*PARTS OF THE EXERCISE*.
1) In the softmax regression text, write out the passage starting with "3.6. Implementation of" and going on through "the training set.", switching "packages" to "libraries".
2) Answer from the softmax regression text:
(a) What batch size is used for the Fashion-MNIST iterator?
(b) What is the size of each image in the raw data?
(c) What shape will the weights matrix have?

Run this notebook online:Binder or Colab: Colab

3.6. Implementation of Softmax Regression from Scratch

Just as we implemented linear regression from scratch, we believe that multiclass logistic (softmax) regression is similarly fundamental and you ought to know the gory details of how to implement it yourself. As with linear regression, after doing things by hand we will breeze through an implementation in DJL for comparison. To begin, let us import the familiar packages.

%load ../utils/djl-imports
%load ../utils/plot-utils.ipynb
%load ../utils/
%load ../utils/
%load ../utils/


We will work with the Fashion-MNIST dataset, just introduced in Section 3.5, setting up an iterator with batch size \(256\). We also set it to randomly shuffled elements for each batch for the training set.

int batchSize = 256;
boolean randomShuffle = true;

// get training and validation dataset
FashionMnist trainingSet = FashionMnist.builder()
        .setSampling(batchSize, randomShuffle)
        .optLimit(Long.getLong("DATASET_LIMIT", Long.MAX_VALUE))

FashionMnist validationSet = FashionMnist.builder()
        .setSampling(batchSize, false)
        .optLimit(Long.getLong("DATASET_LIMIT", Long.MAX_VALUE))

3.6.1. Initializing Model Parameters

As in our linear regression example, each example here will be represented by a fixed-length vector. Each example in the raw data is a \(28 \times 28\) image. In this section, we will flatten each image, treating them as \(784\)-long 1D vectors. In the future, we will talk about more sophisticated strategies for exploiting the spatial structure in images, but for now we treat each pixel location as just another feature.

Recall that in softmax regression, we have as many outputs as there are categories. Because our dataset has \(10\) categories, our network will have an output dimension of \(10\). Consequently, our weights will constitute a \(784 \times 10\) matrix and the biases will constitute a \(1 \times 10\) vector. As with linear regression, we will initialize our weights \(W\) with Gaussian noise and our biases to take the initial value \(0\).

Saved entries
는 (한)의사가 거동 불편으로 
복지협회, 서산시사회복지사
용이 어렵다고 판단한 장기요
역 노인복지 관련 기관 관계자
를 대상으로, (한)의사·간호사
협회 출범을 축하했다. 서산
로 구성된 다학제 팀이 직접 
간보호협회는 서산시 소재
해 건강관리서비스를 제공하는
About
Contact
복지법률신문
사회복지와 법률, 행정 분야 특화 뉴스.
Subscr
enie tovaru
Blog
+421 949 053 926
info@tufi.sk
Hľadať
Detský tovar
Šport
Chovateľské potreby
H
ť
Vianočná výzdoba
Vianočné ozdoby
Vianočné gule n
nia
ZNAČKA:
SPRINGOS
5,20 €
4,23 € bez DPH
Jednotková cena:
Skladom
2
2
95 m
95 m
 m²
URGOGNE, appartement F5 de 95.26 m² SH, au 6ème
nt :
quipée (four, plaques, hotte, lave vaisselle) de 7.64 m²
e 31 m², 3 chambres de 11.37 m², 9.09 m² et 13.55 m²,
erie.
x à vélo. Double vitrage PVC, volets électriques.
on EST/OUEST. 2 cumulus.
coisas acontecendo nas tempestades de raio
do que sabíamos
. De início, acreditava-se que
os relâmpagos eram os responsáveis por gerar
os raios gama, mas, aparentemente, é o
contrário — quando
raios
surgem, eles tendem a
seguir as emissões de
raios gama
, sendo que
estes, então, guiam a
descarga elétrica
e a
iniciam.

---

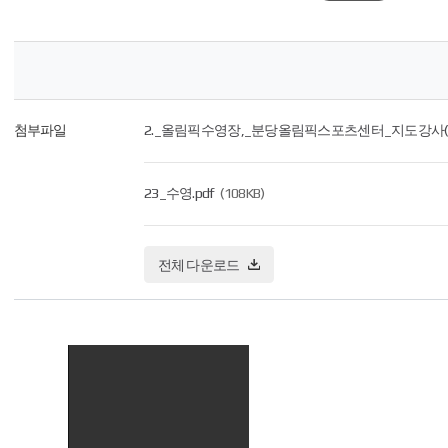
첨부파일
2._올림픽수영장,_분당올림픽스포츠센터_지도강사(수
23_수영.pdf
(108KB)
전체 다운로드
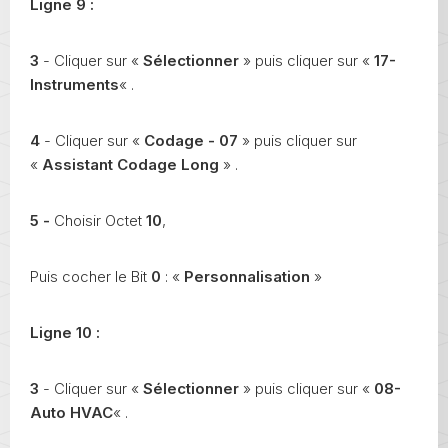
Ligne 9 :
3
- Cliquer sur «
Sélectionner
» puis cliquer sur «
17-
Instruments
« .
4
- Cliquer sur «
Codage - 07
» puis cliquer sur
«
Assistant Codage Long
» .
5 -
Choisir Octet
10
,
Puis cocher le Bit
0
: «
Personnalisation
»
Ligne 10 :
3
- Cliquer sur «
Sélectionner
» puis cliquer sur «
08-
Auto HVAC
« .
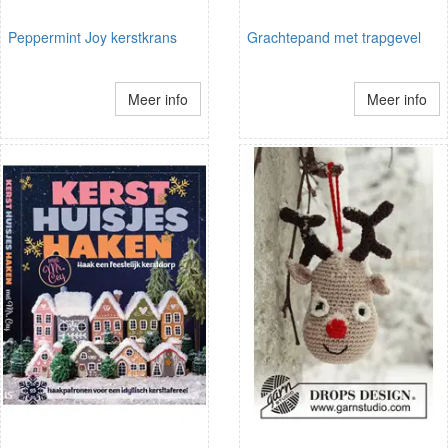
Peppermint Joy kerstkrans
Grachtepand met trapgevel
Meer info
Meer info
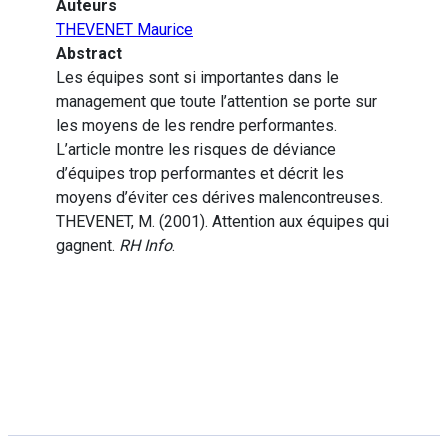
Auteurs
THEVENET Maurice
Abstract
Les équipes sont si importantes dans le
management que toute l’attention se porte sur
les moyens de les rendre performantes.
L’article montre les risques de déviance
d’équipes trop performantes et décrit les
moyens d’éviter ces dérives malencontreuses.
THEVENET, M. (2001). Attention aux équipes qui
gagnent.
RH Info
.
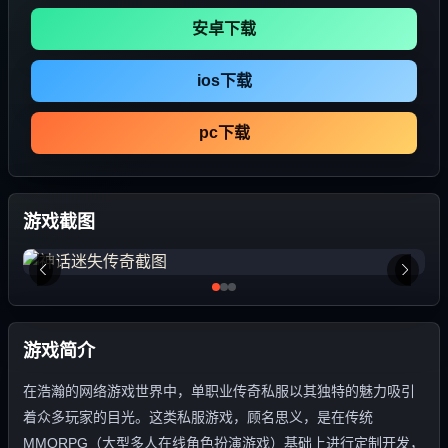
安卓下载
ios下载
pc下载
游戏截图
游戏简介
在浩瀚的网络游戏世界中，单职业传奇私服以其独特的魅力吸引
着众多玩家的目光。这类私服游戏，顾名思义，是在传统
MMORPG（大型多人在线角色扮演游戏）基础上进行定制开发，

*EXERCISE ANSWERS*.
1)
3.6. Implementation of Softmax Regression from Scratch

Just as we implemented linear regression from scratch, we believe that multiclass logistic (softmax) regression is similarly fundamental and you ought to know the gory details of how to implement it yourself. As with linear regression, after doing things by hand we will breeze through an implementation in DJL for comparison. To begin, let us import the familiar libraries.

%load ../utils/djl-imports
%load ../utils/plot-utils.ipynb
%load ../utils/
%load ../utils/
%load ../utils/


We will work with the Fashion-MNIST dataset, just introduced in Section 3.5, setting up an iterator with batch size \(256\). We also set it to randomly shuffled elements for each batch for the training set.

2)
(a) 256
(b) 28 × 28
(c) 784 × 10